Data under study START

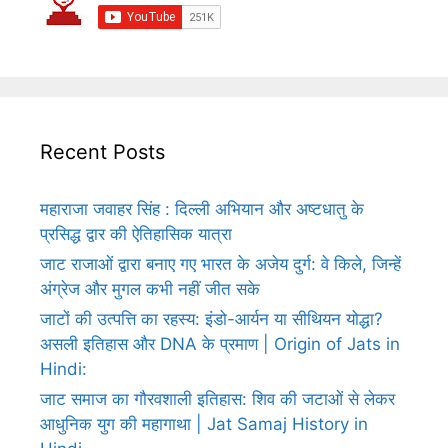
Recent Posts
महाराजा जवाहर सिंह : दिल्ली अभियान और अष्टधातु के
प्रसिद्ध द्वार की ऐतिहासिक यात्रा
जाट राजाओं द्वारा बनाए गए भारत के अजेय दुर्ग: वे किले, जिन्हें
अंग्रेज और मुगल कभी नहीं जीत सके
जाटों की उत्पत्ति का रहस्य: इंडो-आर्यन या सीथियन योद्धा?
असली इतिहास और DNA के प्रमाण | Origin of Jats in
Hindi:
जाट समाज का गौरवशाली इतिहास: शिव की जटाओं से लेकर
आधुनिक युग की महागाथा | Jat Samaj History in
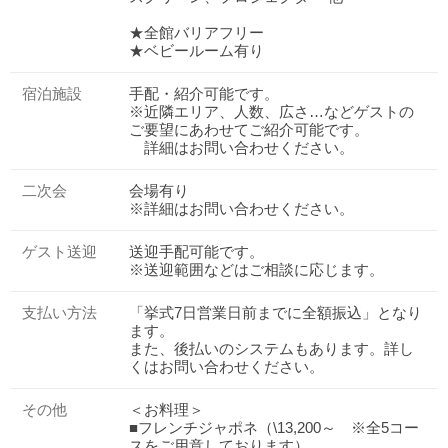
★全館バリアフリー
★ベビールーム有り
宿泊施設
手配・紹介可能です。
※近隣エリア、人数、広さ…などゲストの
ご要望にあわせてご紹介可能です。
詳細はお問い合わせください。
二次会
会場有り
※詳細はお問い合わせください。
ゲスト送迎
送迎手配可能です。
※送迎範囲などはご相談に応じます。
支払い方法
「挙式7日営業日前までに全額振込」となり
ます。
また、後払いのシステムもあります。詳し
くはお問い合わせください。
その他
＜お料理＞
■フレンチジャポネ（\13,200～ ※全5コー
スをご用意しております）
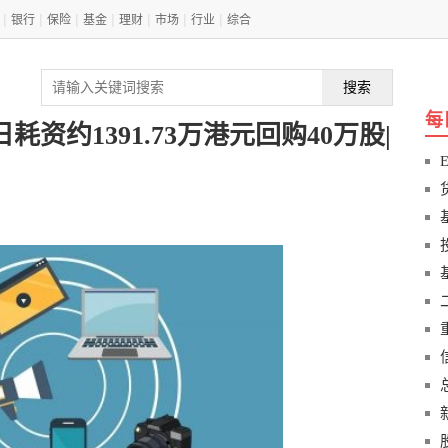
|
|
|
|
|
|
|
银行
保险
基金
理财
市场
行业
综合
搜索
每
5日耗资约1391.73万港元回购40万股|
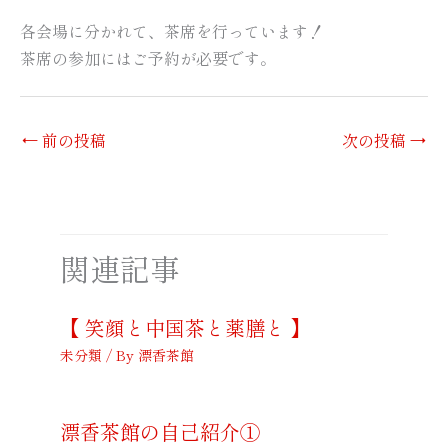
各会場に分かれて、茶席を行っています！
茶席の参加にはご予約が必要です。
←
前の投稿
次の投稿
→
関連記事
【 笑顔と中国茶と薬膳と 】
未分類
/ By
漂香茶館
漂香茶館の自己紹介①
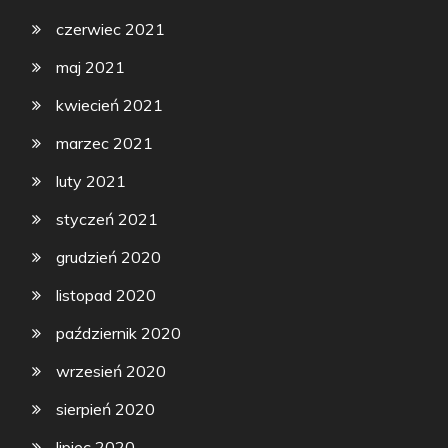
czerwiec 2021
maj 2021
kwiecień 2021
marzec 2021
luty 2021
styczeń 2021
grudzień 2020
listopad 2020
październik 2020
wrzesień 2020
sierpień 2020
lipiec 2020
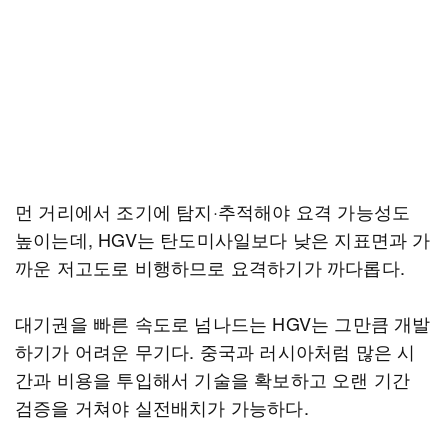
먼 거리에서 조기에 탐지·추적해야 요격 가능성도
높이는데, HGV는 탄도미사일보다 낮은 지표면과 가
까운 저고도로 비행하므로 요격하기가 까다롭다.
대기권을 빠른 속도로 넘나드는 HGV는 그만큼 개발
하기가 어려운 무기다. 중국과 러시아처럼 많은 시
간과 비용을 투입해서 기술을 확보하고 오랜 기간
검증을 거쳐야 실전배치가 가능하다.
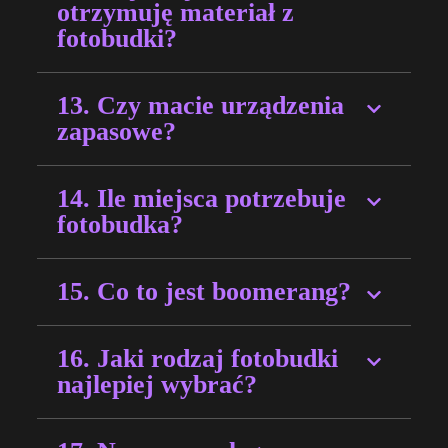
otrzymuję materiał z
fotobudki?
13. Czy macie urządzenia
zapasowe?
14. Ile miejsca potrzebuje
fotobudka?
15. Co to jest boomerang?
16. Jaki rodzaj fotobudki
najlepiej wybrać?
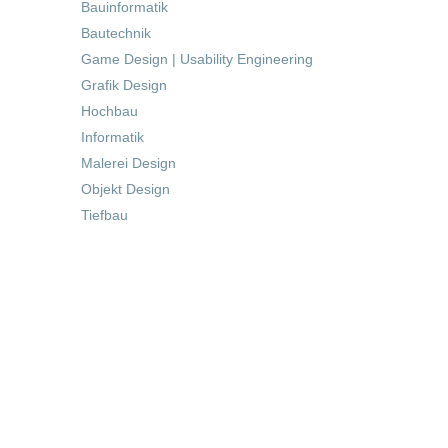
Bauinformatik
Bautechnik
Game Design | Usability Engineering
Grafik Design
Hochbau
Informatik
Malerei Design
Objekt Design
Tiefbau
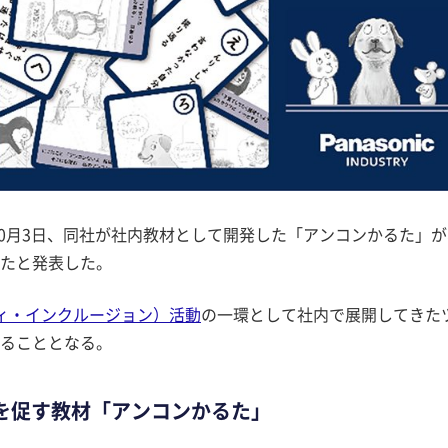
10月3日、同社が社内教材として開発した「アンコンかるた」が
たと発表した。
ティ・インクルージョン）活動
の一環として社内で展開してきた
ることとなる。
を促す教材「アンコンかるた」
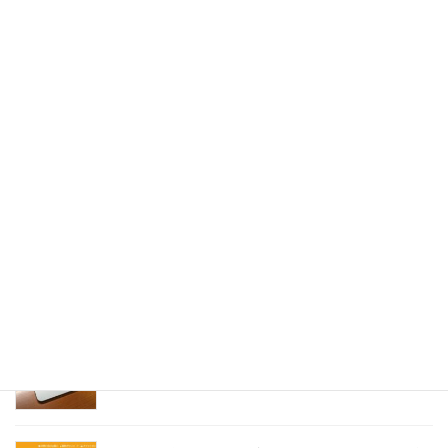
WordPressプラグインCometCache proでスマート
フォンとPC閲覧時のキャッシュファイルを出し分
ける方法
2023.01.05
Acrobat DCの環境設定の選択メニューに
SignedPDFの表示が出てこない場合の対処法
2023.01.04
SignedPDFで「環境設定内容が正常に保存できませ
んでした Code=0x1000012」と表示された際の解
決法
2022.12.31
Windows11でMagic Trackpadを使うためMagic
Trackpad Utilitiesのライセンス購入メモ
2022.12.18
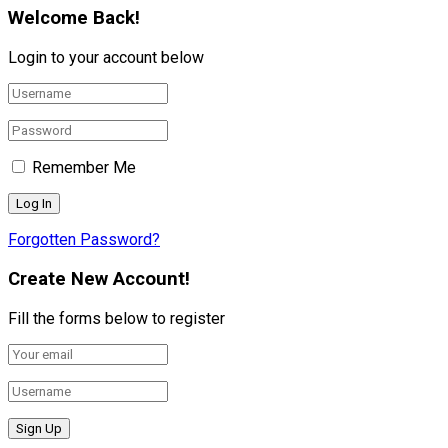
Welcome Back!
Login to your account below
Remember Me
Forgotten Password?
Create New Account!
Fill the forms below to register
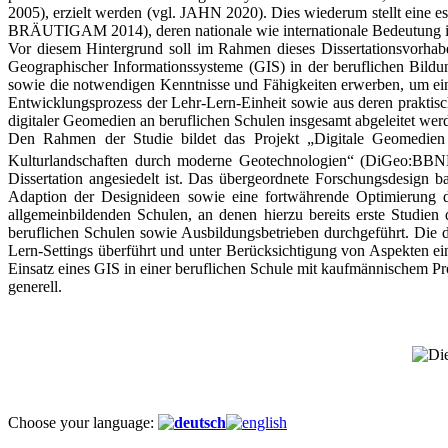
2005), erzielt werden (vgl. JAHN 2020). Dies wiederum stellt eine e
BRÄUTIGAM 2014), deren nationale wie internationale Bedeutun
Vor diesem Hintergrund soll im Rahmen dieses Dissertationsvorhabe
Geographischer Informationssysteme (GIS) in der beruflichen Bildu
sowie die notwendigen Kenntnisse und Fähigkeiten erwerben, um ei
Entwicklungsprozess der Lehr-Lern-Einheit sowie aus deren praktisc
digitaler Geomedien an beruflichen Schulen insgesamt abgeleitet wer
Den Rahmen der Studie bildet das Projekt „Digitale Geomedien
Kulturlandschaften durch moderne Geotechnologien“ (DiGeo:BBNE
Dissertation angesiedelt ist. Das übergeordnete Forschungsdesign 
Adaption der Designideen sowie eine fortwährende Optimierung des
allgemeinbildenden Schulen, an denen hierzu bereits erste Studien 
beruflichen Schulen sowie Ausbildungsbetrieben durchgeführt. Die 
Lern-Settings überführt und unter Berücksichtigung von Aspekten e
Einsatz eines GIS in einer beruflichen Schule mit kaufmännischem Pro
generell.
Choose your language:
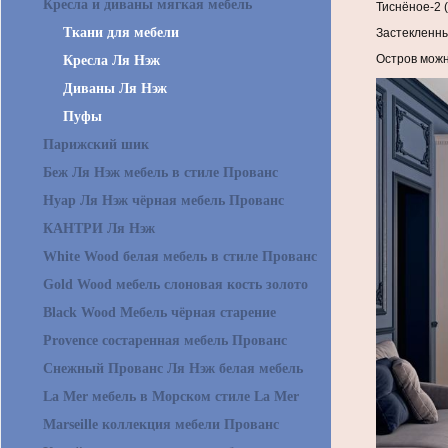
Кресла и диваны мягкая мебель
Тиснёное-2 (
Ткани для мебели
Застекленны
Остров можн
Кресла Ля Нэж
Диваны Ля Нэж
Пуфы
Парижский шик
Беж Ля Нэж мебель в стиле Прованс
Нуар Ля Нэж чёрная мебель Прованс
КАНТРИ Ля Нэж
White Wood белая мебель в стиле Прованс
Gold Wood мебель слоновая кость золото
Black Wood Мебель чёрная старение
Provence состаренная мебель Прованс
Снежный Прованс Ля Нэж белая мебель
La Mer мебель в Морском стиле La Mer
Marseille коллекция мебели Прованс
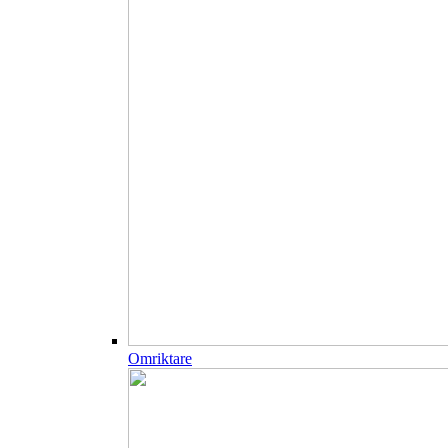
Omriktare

Data under study END

Task objective
Show every line above where "Прованс" is found.

Finished task
Беж Ля Нэж мебель в стиле Прованс
Нуар Ля Нэж чёрная мебель Прованс
White Wood белая мебель в стиле Прованс
Provence состаренная мебель Прованс
Снежный Прованс Ля Нэж белая мебель
Marseille коллекция мебели Прованс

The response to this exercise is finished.